One thing I'm not sure about yet is whether the user should explicitly start recording/analysis with a gesture or if the system should automatically recognize the start of the movement, or if there even should be separate recording and visualization modes. Depends on the case. Automatic recognition and mode change is handy but only if it is really robust. It also limiting to have separate modes for each move. For freeform training of gymnastics and tricking, the system should perhaps constantly capture all sorts of metrics, recognize the moves and what metrics are relevant to each move, and display the info for the latest chain of moves when the user stops to look at the screen(s). When the user is moving, most of the screen should probably be dedicated to the live camera view, although it seems that one can simultaneously move and look at the screen only in some movements. However, auditory feedback is probably an entirely different story.
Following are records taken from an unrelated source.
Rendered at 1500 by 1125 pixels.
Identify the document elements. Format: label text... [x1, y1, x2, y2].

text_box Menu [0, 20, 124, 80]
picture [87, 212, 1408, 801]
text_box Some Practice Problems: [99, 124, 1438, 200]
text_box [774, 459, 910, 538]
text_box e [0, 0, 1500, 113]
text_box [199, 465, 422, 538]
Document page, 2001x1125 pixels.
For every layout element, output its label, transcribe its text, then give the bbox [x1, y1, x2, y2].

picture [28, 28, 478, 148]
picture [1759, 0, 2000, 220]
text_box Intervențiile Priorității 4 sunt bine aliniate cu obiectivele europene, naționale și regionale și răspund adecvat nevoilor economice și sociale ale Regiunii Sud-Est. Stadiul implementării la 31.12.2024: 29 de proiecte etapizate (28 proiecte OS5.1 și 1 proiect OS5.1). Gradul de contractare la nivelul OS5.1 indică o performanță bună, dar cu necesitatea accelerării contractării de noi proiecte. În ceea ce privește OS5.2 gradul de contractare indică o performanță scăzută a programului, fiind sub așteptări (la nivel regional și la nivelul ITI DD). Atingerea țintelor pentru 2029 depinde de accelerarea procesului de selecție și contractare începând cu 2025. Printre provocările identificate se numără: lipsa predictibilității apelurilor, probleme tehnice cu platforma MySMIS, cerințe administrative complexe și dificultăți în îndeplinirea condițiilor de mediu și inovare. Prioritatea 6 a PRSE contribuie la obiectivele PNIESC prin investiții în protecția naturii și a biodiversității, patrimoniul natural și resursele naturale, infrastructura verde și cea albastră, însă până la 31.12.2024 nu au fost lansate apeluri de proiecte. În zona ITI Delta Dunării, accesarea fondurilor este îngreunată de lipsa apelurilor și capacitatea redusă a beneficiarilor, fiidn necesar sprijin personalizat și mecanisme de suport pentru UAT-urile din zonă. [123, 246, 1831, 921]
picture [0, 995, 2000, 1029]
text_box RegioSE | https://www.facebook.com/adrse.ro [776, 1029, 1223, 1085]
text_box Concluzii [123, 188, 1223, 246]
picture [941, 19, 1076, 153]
You can download the PC prototype (CartwheelTrainer.zip) from my Google Drive. If you don't have Kinect stuff installed, also run the OpenNI, NITE, sensor and SensorKinect installers (.msi) from the same folder. I admit it's quite a hassle, but I don't have the time to learn to make a proper installer right now.

Edit 5th June 2012: embedded the video mirrors video as well.



Thursday, May 24, 2012

Preparing to launch

Testing... The past weeks have been really busy. I've recruited three persons, screened the Game Design M.A. student applicants, given talks and interviews, and been to different seminars and workshops. I've also rebuilt some of my software tools from scratch, because I can't reuse code I've written at Virtual Air Guitar Company, at least if I want to have the option to distribute the sources too. Tomorrow I'll probably be able to show something - I already missed the first month of my "release at least one game/prototype/piece of code every month" plan.